Loop in your health-care provider
If a medical bill problem is going to take time to sort out, Null suggested asking the billing department of your health-care provider to put the claim on hold, explaining that you are disputing the bill with your insurance provider and need time to do it. This will give you that time without the risk of being turned over to a collection agency.
“You want to show the provider that you are taking on the responsibility,” she said. “But you want to make sure that the bill you pay is the appropriate bill to pay.”
Consider an appeal
The burden is on the insurance company to explain the costs on your bill, Brousse said. “They have a fiduciary duty toward their members to not only pay the claims properly and at the highest rate possible, but to stand and justify how they process the claim,” she said.
When you still believe there is an error, you can appeal the claim with the insurance company. Brousse cautioned, however, that there is often a limit on the number of appeals — sometimes only two to three — so do not waste an appeal when a simple phone call may get the claim reprocessed.
Enlist help from a patient advocate
Once you hit a roadblock or a dead-end, it may be time to contact a professional for help. Patient advocates, also called patient navigators, can be hired to help. Be sure to discuss fees, often based on hourly rates, in advance.
“If you have any kind of underlying suspicion that what the insurance has told you is not right, definitely contact a patient advocate, at least to give yourself peace of mind,” Brousse said.
Take advantage of financial assistance
If there was no mistake with your bill, but you cannot afford to pay it, check into financial assistance. Under the Affordable Care Act, hospitals are required to have financial assistance policies. If you meet certain income requirements, you may qualify for financial assistance programs, often called “charity care.” These programs may allow your bill to be canceled in whole or in part.

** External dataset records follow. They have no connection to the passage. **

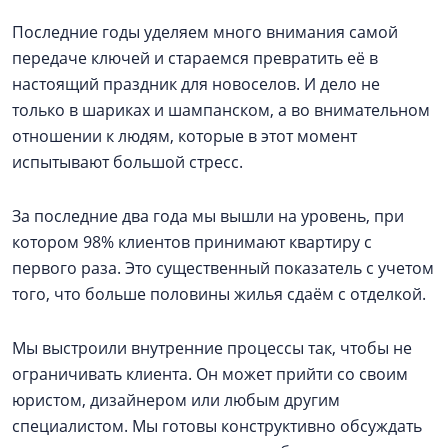
Последние годы уделяем много внимания самой
передаче ключей и стараемся превратить её в
настоящий праздник для новоселов. И дело не
только в шариках и шампанском, а во внимательном
отношении к людям, которые в этот момент
испытывают большой стресс.
За последние два года мы вышли на уровень, при
котором 98% клиентов принимают квартиру с
первого раза. Это существенный показатель с учетом
того, что больше половины жилья сдаём с отделкой.
Мы выстроили внутренние процессы так, чтобы не
ограничивать клиента. Он может прийти со своим
юристом, дизайнером или любым другим
специалистом. Мы готовы конструктивно обсуждать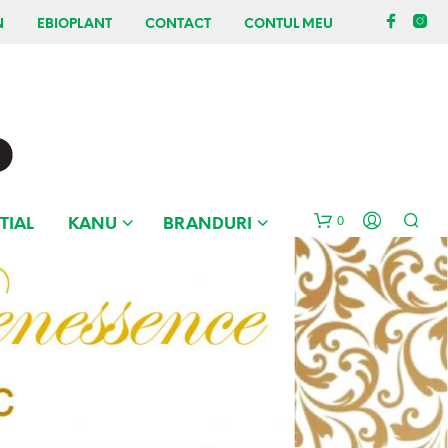
N
EBIOPLANT
CONTACT
CONTUL MEU
0
TIAL
KANU
BRANDURI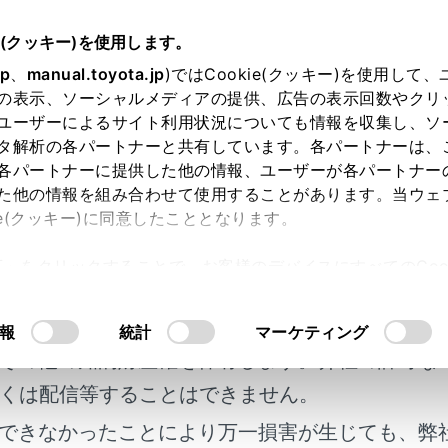
書
e(クッキー)を使用します。
まず初めに
jp
、
manual.toyota.jp
)ではCookie(クッキー)を使用して
の表示、ソーシャルメディアの提供、広告の表示回数やクリ
たときは
ユーザーによるサイト利用状況についても情報を収集し、ソ
タ解析の各パートナーと共有しています。各パートナーは、
各パートナーに提供した他の情報、ユーザーが各パートナー
た他の情報を組み合わせて使用することがあります。当ウェ
ie(クッキー)に同意したこととなります。
はすみやかに次の指示に従ってください。
許可」をクリックすることで、お客様のデバイスにすべてのCook
明書及び補足資料、正誤表等が掲載されているわ
意したことになります。Cookie(クッキー)のオプトアウト
るにあたっては、当社の「
Cookie（クッキー）情報の取り
かた
客様の年式に合致しない場合があります。
報
統計
マーケティング
その他の知的財産権を保有します。弊社の許可な
くは配信等することはできません。
できなかったことにより万一損害が生じても、弊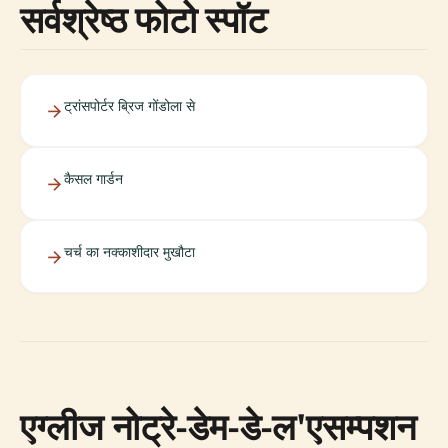
सर्वश्रेष्ठ फोटो स्पॉट
ट्रांसपोर्टर ब्रिज गोंडोला से
कैसल गार्डन
चर्च का नक्काशीदार मुखौटा
एग्लीज नोट्रे-डेम-डे-ल'एसम्पशन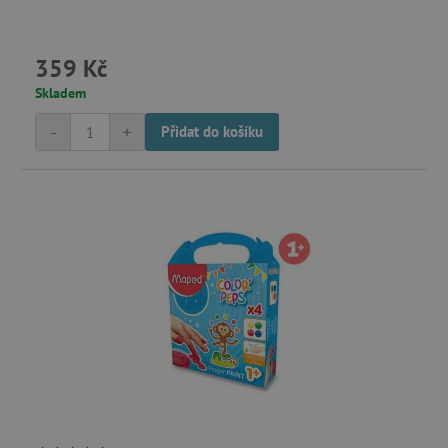
359 Kč
Skladem
smc_v4_121658
.agatinsvet.cz
-
+
Přidat do košíku
smct_session
Universo Online S.A.
(UOL)
.agatinsvet.cz
visitor-id
Media.net
.media.net
CMPS
Casale Media Inc.
.casalemedia.com
FPID
.agatinsvet.cz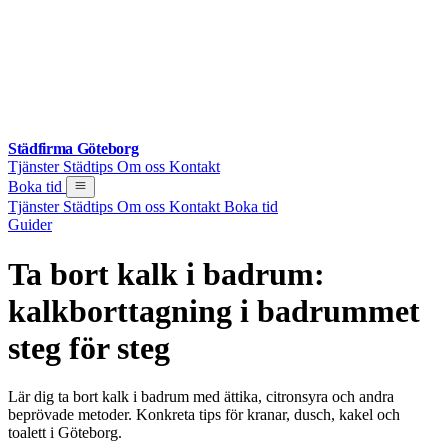
Städfirma Göteborg
Tjänster
Städtips
Om oss
Kontakt
Boka tid
Tjänster
Städtips
Om oss
Kontakt
Boka tid
Guider
Ta bort kalk i badrum:
kalkborttagning i badrummet
steg för steg
Lär dig ta bort kalk i badrum med ättika, citronsyra och andra
beprövade metoder. Konkreta tips för kranar, dusch, kakel och
toalett i Göteborg.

Every hospital can set its own income requirements — based on the current federal poverty levels — and these should be listed on its website. If not, contact the billing department to get that information, Brousse said.
For hospital bills, a financial counselor or social worker at the facility can help determine whether you may qualify for financial assistance and then help you apply for it.
If you are uninsured, ask for a self-pay or cash discount, Brousse said. If you are not eligible for charity care, set up a payment plan. Get the agreement and any terms related to it in writing to protect against interest surprises, late fees or penalties.
And don’t put it on a credit card or take out a loan to pay for it before you seek assistance, said Berneta Haynes, a senior staff attorney at the National Consumer Law Center. By paying it off, even on credit, “you’re essentially giving up your ability to even obtain financial assistance,” she said.
Don’t take too much time to decide. Health-care providers can — and will — sell your debt to collections agencies after 90 days. It is, however, in their best interest to work with you since they sell that debt at a fraction of the cost, Yang said.